SoA Director is National Disaster Resilience Conference Keynote Speaker

Categories: News, Research Tags: Architecture

Blaine Brownell, director of the David R. Ravin School of Architecture, will deliver a keynote presentation at the 2025 National Disaster Resilience Conference, to be held November 19 and 20 in Clearwater Beach, Florida.  

Titled “Building the Dream,” the conference will bring together experts from academia, industry and the public sector to explore best practices for designing, building, selling and protecting homes in the face of natural disasters. The topic of Brownell’s address is “Antifragile Design: Beyond Resilience.”

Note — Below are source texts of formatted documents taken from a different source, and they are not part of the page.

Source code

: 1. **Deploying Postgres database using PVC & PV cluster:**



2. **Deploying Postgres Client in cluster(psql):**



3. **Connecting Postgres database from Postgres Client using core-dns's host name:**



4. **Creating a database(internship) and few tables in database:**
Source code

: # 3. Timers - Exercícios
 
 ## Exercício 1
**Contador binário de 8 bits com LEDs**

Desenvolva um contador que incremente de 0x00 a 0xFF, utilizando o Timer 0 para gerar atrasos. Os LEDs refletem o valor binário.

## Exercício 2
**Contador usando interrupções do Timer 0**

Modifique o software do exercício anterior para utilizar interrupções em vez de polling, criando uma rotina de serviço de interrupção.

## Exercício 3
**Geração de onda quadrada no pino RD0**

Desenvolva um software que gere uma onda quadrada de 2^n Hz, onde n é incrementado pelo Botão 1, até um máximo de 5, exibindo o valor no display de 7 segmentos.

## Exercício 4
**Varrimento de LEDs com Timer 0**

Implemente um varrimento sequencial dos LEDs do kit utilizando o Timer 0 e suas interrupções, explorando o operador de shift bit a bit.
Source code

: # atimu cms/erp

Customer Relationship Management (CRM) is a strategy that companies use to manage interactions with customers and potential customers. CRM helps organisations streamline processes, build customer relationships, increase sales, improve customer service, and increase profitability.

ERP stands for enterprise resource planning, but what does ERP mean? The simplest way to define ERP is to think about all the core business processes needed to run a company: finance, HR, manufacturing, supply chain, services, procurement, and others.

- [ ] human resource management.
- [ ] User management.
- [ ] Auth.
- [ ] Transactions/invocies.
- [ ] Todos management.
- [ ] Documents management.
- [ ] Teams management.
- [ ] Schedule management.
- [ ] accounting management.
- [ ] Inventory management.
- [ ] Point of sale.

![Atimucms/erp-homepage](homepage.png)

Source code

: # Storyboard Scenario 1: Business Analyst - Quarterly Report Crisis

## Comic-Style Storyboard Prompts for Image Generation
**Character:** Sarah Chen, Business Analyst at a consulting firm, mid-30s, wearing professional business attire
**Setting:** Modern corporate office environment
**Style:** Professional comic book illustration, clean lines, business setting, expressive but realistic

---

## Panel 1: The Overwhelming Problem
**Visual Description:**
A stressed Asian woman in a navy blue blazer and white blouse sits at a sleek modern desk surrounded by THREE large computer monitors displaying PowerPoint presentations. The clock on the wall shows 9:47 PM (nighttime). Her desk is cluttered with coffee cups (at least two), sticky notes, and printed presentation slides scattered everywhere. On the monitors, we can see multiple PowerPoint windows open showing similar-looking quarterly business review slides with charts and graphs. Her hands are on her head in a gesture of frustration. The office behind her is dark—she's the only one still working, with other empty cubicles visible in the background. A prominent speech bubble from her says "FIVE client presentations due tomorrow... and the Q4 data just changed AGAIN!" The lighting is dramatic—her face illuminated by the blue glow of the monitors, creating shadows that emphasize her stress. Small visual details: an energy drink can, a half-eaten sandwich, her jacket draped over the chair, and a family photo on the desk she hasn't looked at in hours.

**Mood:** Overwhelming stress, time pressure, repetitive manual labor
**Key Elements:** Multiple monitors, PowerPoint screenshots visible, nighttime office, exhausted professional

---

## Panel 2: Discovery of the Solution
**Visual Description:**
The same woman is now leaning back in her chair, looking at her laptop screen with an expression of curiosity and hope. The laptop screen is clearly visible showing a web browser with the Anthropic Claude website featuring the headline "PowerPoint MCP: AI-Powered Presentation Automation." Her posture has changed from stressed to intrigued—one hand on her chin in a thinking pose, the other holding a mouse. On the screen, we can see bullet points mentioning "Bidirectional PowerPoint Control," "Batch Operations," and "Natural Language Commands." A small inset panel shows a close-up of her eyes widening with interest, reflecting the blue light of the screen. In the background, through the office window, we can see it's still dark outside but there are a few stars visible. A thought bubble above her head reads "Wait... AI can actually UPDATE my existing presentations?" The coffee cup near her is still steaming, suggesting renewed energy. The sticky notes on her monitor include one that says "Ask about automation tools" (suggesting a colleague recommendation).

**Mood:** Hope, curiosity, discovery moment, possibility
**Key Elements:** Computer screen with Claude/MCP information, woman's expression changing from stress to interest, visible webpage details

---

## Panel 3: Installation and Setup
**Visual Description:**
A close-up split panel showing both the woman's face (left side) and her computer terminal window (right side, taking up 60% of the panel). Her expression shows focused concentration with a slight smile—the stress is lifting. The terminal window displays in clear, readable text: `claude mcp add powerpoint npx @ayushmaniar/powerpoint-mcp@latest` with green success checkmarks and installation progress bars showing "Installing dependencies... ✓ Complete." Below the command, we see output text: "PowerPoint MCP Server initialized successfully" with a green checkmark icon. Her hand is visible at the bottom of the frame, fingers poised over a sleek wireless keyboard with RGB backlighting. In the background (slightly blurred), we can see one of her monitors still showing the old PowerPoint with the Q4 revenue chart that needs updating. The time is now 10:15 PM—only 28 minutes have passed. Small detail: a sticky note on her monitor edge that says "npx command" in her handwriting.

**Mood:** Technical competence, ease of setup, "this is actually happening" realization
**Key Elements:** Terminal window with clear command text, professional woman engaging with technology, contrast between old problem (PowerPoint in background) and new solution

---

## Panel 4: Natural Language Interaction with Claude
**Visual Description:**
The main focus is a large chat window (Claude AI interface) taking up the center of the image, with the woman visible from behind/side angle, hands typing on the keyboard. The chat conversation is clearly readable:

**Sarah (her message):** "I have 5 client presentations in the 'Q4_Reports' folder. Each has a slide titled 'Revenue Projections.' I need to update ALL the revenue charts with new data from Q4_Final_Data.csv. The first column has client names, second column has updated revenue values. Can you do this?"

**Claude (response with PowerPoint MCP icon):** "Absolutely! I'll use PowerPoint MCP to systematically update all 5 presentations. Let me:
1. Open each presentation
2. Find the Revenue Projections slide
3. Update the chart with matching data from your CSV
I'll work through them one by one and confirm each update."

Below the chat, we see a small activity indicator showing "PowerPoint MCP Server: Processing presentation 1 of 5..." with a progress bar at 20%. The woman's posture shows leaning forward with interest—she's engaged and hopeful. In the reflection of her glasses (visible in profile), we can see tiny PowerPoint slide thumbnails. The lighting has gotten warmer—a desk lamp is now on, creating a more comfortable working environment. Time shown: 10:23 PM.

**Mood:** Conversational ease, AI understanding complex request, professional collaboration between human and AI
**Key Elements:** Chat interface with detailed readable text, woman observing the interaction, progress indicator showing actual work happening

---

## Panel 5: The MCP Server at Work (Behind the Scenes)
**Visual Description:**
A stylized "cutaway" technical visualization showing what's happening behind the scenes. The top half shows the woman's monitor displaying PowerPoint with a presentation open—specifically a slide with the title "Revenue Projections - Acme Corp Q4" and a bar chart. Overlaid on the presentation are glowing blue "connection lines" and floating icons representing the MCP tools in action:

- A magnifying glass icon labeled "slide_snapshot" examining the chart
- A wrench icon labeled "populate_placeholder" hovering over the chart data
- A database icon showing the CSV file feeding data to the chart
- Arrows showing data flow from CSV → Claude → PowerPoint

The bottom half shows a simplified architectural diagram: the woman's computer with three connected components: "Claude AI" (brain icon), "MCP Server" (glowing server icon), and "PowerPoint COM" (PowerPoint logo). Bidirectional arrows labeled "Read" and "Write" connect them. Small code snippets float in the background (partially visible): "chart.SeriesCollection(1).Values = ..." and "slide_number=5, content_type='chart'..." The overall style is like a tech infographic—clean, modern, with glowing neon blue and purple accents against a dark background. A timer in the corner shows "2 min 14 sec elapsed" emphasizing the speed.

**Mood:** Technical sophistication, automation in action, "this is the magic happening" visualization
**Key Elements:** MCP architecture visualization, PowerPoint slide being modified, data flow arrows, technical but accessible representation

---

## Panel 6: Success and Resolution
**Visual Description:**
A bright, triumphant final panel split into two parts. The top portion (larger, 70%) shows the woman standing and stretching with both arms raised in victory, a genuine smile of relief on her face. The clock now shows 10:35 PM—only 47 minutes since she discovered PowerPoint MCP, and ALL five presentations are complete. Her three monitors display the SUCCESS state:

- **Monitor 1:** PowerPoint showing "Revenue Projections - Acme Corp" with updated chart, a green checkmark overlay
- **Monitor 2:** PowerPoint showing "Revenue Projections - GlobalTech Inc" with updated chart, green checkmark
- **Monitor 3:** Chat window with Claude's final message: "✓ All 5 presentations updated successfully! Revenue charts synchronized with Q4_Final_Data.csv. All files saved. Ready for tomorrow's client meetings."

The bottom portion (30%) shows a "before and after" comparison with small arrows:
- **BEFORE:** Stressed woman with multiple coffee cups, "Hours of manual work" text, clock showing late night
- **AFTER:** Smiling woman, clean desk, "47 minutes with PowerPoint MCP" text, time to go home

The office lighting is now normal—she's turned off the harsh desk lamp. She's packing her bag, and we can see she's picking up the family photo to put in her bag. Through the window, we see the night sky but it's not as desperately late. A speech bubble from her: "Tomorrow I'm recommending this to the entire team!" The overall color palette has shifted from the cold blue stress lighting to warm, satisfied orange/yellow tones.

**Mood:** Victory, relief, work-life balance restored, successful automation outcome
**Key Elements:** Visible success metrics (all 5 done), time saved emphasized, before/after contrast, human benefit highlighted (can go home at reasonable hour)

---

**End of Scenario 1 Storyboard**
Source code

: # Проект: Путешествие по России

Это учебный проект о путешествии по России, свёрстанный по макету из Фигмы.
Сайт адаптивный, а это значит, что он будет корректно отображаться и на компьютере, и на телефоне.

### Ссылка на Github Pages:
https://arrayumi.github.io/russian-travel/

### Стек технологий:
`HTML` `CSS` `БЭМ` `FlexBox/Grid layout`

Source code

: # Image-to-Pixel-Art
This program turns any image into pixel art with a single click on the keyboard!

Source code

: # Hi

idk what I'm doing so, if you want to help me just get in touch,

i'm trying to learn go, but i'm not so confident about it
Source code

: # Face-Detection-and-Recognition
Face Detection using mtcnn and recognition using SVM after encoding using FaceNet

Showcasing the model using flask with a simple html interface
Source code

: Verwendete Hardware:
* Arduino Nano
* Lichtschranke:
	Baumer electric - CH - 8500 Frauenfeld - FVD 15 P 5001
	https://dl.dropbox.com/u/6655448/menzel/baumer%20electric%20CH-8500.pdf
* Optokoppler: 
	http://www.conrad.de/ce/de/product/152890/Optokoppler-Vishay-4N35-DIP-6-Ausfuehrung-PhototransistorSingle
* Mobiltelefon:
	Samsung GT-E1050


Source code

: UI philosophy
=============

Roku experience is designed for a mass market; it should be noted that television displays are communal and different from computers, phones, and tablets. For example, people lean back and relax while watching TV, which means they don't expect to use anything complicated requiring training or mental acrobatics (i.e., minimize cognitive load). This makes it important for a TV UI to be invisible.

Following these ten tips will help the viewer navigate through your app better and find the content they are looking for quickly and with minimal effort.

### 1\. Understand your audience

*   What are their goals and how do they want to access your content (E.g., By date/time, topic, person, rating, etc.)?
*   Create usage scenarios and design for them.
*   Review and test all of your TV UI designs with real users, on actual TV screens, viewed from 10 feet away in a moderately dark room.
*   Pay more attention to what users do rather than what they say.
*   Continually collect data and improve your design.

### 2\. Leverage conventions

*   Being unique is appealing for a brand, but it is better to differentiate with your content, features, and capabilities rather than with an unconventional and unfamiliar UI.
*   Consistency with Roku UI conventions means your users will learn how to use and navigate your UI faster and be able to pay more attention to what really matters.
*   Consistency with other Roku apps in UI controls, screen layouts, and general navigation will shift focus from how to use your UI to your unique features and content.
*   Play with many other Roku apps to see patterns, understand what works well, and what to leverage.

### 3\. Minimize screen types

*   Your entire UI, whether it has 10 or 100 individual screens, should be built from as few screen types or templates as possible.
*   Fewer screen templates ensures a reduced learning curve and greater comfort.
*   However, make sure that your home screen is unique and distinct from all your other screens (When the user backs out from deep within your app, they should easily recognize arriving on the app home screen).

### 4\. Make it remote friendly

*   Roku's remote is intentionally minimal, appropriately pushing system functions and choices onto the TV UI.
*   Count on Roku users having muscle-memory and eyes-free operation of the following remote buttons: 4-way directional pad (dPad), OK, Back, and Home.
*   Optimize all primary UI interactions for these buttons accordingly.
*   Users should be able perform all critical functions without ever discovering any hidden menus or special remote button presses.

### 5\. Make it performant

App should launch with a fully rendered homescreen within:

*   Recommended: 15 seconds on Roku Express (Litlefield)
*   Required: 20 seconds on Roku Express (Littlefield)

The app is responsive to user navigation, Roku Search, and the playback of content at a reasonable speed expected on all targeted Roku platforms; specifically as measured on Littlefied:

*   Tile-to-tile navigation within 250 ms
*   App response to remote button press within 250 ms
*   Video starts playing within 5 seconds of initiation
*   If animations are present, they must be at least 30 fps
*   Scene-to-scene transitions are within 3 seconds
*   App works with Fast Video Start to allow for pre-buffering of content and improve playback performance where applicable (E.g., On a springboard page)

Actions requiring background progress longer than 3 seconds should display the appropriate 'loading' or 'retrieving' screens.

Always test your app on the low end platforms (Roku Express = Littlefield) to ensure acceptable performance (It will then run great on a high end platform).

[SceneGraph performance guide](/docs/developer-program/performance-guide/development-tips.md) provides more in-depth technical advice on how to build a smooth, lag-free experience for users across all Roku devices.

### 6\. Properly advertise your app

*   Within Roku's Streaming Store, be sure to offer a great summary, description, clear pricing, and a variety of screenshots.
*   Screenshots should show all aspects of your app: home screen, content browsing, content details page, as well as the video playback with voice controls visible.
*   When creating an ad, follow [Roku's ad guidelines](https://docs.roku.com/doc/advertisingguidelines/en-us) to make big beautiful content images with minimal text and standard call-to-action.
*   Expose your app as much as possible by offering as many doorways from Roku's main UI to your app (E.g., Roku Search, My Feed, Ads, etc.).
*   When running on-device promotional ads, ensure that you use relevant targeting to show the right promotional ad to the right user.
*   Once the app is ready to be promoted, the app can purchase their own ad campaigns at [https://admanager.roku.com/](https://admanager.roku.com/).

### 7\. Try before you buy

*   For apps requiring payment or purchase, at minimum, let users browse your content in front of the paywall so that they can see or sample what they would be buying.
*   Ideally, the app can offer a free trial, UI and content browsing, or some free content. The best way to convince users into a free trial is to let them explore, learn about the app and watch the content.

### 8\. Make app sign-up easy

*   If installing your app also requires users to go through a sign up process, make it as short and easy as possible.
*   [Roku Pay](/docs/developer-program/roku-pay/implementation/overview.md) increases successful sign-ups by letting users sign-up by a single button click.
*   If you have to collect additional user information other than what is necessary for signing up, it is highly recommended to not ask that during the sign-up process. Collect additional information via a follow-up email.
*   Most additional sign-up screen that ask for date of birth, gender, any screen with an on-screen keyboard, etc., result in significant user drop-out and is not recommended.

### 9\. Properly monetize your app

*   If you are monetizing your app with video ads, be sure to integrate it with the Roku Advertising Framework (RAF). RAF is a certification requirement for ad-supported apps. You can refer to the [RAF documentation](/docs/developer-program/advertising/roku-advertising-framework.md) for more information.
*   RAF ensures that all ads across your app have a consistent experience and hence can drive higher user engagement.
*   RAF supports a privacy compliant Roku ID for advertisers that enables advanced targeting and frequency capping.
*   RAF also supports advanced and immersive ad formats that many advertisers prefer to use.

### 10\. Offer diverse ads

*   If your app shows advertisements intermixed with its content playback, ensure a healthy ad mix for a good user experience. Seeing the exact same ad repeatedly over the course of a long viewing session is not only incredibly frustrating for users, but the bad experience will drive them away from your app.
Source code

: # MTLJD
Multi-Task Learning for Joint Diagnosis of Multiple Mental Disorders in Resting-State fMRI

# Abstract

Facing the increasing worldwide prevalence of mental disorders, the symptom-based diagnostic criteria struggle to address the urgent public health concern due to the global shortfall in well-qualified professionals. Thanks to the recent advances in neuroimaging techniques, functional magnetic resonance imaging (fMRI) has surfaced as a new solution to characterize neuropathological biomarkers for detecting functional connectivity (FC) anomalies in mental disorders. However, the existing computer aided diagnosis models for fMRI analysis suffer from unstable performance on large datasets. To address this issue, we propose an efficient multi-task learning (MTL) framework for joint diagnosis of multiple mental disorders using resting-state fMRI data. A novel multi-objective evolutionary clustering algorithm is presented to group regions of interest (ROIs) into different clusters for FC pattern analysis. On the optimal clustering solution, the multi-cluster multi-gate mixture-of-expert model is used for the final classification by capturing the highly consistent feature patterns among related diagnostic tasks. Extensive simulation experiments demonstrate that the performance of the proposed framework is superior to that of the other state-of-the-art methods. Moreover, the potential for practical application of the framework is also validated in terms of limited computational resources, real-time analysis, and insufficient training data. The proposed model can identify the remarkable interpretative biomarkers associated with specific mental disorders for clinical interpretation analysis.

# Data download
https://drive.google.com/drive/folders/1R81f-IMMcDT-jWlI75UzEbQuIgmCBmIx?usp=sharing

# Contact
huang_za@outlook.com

Across the United States, communities are grappling with the risks and realities of fires, floods and damaging winds. Inspired by Nassim Nicholas Taleb’s 2012 book, “Antifragile,” Brownell’s address will present strategies for dynamic architecture that not only endures disaster, but can actually become stronger under stress or renewed in its aftermath.

Brownell, FAIA, is an architect and researcher of emergent materials and sustainable building technologies. He has written nine books on advanced and sustainable materials for architecture and design, including “Matter in the Floating World,” “Material Strategies,” and the four-volume “Transmaterial” series. He writes the “Mind & Matter” column for Architect magazine, and his work has been published in more than 70 architecture, design, science and news journals, including The New York Times, The London Times, The Wall Street Journal and Nature.

A founding member of the Advanced Materials Council, Brownell has been an advisor to the National Institute of Building Sciences, the U.S. Department of Homeland Security, the Mayo Clinic, Steelcase, 3M, Panasonic and the Danish Architecture Center.